Rückblick der Fa-Junioren: „Wänn machemer äs Mätschli?“

Heute blicken die Fa-Juniorentrainer Yaser Elabed, Christian Baertschi und Bruno Bisaz zurück auf die vergangene Vorrunde.

Mit dem ersten Training am 27. August starteten drei „wilde Mädchen“ (Alexia, Luana und Xenia) und 17 „wilde Kerle“ (Jay, John, Noah, Ralph, Matteo, Abdu-Allahi, Leandro, Kerisan, Lucas, Enea, Jan, Joel, Nino, Dennis, Marlon, Yves und Patrick) in die neue Fussballsaison.  Einige der Kids brachten bereits die Routine eines ganzen Jahres mit, für andere bedeutete der Saisonbeginn den Start ihrer Fussballkarriere.

Mit grossem Elan und viel Freude wird in den Trainings dem Ball hinterher gejagt. Die erste Frage lautet immer: „Wänn machemer äs Mätschli?“ Und da sind wir auch gleich beim wichtigsten Thema in den ersten Jahren einer jeden Karriere und der Zielsetzung, der wir Trainer nachgehen: Wir wollen die Freude am Spiel bewahren und trotzdem die eine oder andere Übung einbauen. Denn auch im Fussball müssen die Grundlagen wie das Passspiel, die Ballannahme, der Torschuss und vieles mehr immer wieder geübt werden.

Tore bejubelt wie Finaltreffer in der Champions League

Ende September stand das erste von insgesamt drei Turnieren an. Trotz Dauerregen und relativ kühlen Temperaturen liessen sich die Kinder die Freude am Spiel nicht nehmen. Mit viel Einsatz wurde um jeden Ball gekämpft, und alle Tore wurden frenetisch bejubelt. Als das Turnier in der Pause wegen der Witterung abgebrochen werden musste, war die Enttäuschung bei den Kindern erst gross, dann aber auch ganz schnell wieder vergessen.

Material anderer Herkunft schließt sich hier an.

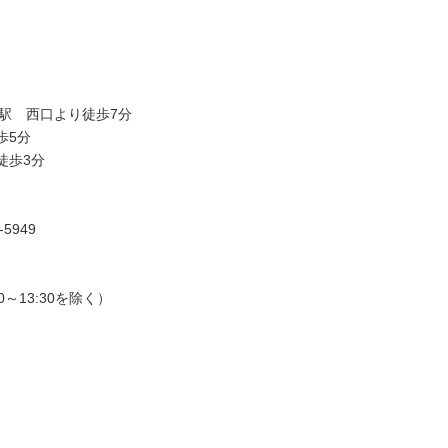
駅 西口より徒歩7分
歩5分
徒歩3分
5949
30～13:30を除く）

Das zweite Turnier musste wegen des frühen Wintereinbruchs Ende Oktober leider abgesagt werden. Zwei Wochen später konnte dann bei kalten, aber sehr guten Verhältnissen endlich ein ganzes Turnier durchgespielt werden. Unsere beiden Mannschaften konnten zwar nicht jeden Match gewinnen, spielten aber hervorragend zusammen und hatten viel Spass. Tore wurden bejubelt wie Finaltreffer in der Champions League und Niederlagen schnell vergessen.

Wir werden auch in der Frühjahrs-Spielzeit wieder an Turnieren teilnehmen und im Training weiter an spielerischen und taktischen Details feilen. Dabei werden auch die geliebten „Mätschli“ zentraler Teil des Trainings bleiben und für viel Bewegung und Spass sorgen.